ABOUT THIS TASK:
Please rewrite the material below, putting "REVIJA" in place of every "MAGAZIN" and keeping everything else the same.
^^^^^^^^^^^^^^^^
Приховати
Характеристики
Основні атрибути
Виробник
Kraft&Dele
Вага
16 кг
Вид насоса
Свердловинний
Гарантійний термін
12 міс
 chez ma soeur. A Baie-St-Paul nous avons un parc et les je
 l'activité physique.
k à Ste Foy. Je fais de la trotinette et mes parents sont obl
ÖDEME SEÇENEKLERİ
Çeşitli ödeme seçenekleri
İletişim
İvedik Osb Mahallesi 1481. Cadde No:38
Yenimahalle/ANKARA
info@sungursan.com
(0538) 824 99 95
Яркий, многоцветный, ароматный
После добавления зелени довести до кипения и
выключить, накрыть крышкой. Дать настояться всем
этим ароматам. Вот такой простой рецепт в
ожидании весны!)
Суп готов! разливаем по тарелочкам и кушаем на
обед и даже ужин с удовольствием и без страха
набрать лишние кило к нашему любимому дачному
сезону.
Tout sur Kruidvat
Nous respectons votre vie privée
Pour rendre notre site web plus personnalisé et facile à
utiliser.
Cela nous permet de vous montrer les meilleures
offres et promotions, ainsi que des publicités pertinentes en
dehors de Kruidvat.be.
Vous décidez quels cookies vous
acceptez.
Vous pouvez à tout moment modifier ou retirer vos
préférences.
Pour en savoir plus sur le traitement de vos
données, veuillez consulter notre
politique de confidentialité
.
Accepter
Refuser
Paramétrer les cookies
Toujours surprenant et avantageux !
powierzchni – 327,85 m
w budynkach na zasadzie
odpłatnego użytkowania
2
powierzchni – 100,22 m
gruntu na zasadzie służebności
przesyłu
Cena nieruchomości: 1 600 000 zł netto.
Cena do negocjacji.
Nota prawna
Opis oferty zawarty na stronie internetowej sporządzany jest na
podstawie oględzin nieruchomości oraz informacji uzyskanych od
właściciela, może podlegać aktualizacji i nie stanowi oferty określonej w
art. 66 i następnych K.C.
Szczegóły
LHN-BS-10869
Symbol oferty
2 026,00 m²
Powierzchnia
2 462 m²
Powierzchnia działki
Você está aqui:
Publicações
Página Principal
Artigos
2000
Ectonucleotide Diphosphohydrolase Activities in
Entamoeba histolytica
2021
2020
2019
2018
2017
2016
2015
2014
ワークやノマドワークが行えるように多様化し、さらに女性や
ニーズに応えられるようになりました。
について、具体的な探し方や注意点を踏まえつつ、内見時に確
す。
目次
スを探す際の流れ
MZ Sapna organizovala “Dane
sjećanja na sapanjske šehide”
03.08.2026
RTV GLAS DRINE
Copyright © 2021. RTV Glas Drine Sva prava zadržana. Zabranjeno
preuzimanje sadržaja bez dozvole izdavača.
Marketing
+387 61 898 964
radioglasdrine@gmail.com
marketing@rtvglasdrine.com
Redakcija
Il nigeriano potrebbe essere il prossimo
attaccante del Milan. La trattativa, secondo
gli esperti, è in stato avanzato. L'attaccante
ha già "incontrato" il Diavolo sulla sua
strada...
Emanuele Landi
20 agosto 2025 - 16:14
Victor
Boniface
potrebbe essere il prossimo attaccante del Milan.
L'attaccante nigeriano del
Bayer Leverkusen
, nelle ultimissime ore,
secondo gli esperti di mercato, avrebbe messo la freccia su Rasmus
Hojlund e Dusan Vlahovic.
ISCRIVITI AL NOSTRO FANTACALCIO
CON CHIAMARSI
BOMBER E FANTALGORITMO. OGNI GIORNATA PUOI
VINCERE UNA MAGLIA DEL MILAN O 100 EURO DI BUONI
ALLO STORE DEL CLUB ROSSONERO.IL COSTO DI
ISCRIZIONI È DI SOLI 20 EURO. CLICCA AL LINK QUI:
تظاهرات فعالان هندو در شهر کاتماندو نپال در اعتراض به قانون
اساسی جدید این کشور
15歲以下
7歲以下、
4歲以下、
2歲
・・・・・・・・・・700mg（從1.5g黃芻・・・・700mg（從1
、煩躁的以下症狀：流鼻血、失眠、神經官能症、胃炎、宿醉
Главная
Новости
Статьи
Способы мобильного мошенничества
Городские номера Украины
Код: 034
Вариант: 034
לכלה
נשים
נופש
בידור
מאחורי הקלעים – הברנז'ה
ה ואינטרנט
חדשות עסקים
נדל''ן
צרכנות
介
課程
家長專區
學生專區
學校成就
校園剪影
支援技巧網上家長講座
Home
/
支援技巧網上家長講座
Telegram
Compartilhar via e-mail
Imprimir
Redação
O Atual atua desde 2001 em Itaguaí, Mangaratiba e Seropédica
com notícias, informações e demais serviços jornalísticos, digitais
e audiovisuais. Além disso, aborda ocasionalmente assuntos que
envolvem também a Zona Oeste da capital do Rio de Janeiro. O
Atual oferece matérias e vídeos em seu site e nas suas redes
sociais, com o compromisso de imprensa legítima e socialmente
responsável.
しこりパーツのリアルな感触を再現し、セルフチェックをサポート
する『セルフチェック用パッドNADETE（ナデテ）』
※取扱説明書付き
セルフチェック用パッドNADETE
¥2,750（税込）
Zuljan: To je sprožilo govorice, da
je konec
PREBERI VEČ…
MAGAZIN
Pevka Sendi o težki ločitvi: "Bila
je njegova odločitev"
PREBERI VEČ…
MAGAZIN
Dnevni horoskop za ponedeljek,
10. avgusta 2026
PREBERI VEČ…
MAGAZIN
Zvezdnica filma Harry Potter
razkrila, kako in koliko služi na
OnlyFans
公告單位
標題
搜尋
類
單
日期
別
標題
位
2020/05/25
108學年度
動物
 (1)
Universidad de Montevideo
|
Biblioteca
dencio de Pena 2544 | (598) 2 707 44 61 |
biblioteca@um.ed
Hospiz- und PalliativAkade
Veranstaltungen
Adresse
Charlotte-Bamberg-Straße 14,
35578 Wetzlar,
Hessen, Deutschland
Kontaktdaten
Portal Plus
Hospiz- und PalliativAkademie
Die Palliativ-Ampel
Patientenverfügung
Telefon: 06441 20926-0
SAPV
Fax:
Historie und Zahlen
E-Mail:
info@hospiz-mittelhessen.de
^^^^^^^^^^^^^^^^
TASK RESPONSE:
Приховати
Характеристики
Основні атрибути
Виробник
Kraft&Dele
Вага
16 кг
Вид насоса
Свердловинний
Гарантійний термін
12 міс
 chez ma soeur. A Baie-St-Paul nous avons un parc et les je
 l'activité physique.
k à Ste Foy. Je fais de la trotinette et mes parents sont obl
ÖDEME SEÇENEKLERİ
Çeşitli ödeme seçenekleri
İletişim
İvedik Osb Mahallesi 1481. Cadde No:38
Yenimahalle/ANKARA
info@sungursan.com
(0538) 824 99 95
Яркий, многоцветный, ароматный
После добавления зелени довести до кипения и
выключить, накрыть крышкой. Дать настояться всем
этим ароматам. Вот такой простой рецепт в
ожидании весны!)
Суп готов! разливаем по тарелочкам и кушаем на
обед и даже ужин с удовольствием и без страха
набрать лишние кило к нашему любимому дачному
сезону.
Tout sur Kruidvat
Nous respectons votre vie privée
Pour rendre notre site web plus personnalisé et facile à
utiliser.
Cela nous permet de vous montrer les meilleures
offres et promotions, ainsi que des publicités pertinentes en
dehors de Kruidvat.be.
Vous décidez quels cookies vous
acceptez.
Vous pouvez à tout moment modifier ou retirer vos
préférences.
Pour en savoir plus sur le traitement de vos
données, veuillez consulter notre
politique de confidentialité
.
Accepter
Refuser
Paramétrer les cookies
Toujours surprenant et avantageux !
powierzchni – 327,85 m
w budynkach na zasadzie
odpłatnego użytkowania
2
powierzchni – 100,22 m
gruntu na zasadzie służebności
przesyłu
Cena nieruchomości: 1 600 000 zł netto.
Cena do negocjacji.
Nota prawna
Opis oferty zawarty na stronie internetowej sporządzany jest na
podstawie oględzin nieruchomości oraz informacji uzyskanych od
właściciela, może podlegać aktualizacji i nie stanowi oferty określonej w
art. 66 i następnych K.C.
Szczegóły
LHN-BS-10869
Symbol oferty
2 026,00 m²
Powierzchnia
2 462 m²
Powierzchnia działki
Você está aqui:
Publicações
Página Principal
Artigos
2000
Ectonucleotide Diphosphohydrolase Activities in
Entamoeba histolytica
2021
2020
2019
2018
2017
2016
2015
2014
ワークやノマドワークが行えるように多様化し、さらに女性や
ニーズに応えられるようになりました。
について、具体的な探し方や注意点を踏まえつつ、内見時に確
す。
目次
スを探す際の流れ
MZ Sapna organizovala “Dane
sjećanja na sapanjske šehide”
03.08.2026
RTV GLAS DRINE
Copyright © 2021. RTV Glas Drine Sva prava zadržana. Zabranjeno
preuzimanje sadržaja bez dozvole izdavača.
Marketing
+387 61 898 964
radioglasdrine@gmail.com
marketing@rtvglasdrine.com
Redakcija
Il nigeriano potrebbe essere il prossimo
attaccante del Milan. La trattativa, secondo
gli esperti, è in stato avanzato. L'attaccante
ha già "incontrato" il Diavolo sulla sua
strada...
Emanuele Landi
20 agosto 2025 - 16:14
Victor
Boniface
potrebbe essere il prossimo attaccante del Milan.
L'attaccante nigeriano del
Bayer Leverkusen
, nelle ultimissime ore,
secondo gli esperti di mercato, avrebbe messo la freccia su Rasmus
Hojlund e Dusan Vlahovic.
ISCRIVITI AL NOSTRO FANTACALCIO
CON CHIAMARSI
BOMBER E FANTALGORITMO. OGNI GIORNATA PUOI
VINCERE UNA MAGLIA DEL MILAN O 100 EURO DI BUONI
ALLO STORE DEL CLUB ROSSONERO.IL COSTO DI
ISCRIZIONI È DI SOLI 20 EURO. CLICCA AL LINK QUI:
تظاهرات فعالان هندو در شهر کاتماندو نپال در اعتراض به قانون
اساسی جدید این کشور
15歲以下
7歲以下、
4歲以下、
2歲
・・・・・・・・・・700mg（從1.5g黃芻・・・・700mg（從1
、煩躁的以下症狀：流鼻血、失眠、神經官能症、胃炎、宿醉
Главная
Новости
Статьи
Способы мобильного мошенничества
Городские номера Украины
Код: 034
Вариант: 034
לכלה
נשים
נופש
בידור
מאחורי הקלעים – הברנז'ה
ה ואינטרנט
חדשות עסקים
נדל''ן
צרכנות
介
課程
家長專區
學生專區
學校成就
校園剪影
支援技巧網上家長講座
Home
/
支援技巧網上家長講座
Telegram
Compartilhar via e-mail
Imprimir
Redação
O Atual atua desde 2001 em Itaguaí, Mangaratiba e Seropédica
com notícias, informações e demais serviços jornalísticos, digitais
e audiovisuais. Além disso, aborda ocasionalmente assuntos que
envolvem também a Zona Oeste da capital do Rio de Janeiro. O
Atual oferece matérias e vídeos em seu site e nas suas redes
sociais, com o compromisso de imprensa legítima e socialmente
responsável.
しこりパーツのリアルな感触を再現し、セルフチェックをサポート
する『セルフチェック用パッドNADETE（ナデテ）』
※取扱説明書付き
セルフチェック用パッドNADETE
¥2,750（税込）
Zuljan: To je sprožilo govorice, da
je konec
PREBERI VEČ…
REVIJA
Pevka Sendi o težki ločitvi: "Bila
je njegova odločitev"
PREBERI VEČ…
REVIJA
Dnevni horoskop za ponedeljek,
10. avgusta 2026
PREBERI VEČ…
REVIJA
Zvezdnica filma Harry Potter
razkrila, kako in koliko služi na
OnlyFans
公告單位
標題
搜尋
類
單
日期
別
標題
位
2020/05/25
108學年度
動物
 (1)
Universidad de Montevideo
|
Biblioteca
dencio de Pena 2544 | (598) 2 707 44 61 |
biblioteca@um.ed
Hospiz- und PalliativAkade
Veranstaltungen
Adresse
Charlotte-Bamberg-Straße 14,
35578 Wetzlar,
Hessen, Deutschland
Kontaktdaten
Portal Plus
Hospiz- und PalliativAkademie
Die Palliativ-Ampel
Patientenverfügung
Telefon: 06441 20926-0
SAPV
Fax:
Historie und Zahlen
E-Mail:
info@hospiz-mittelhessen.de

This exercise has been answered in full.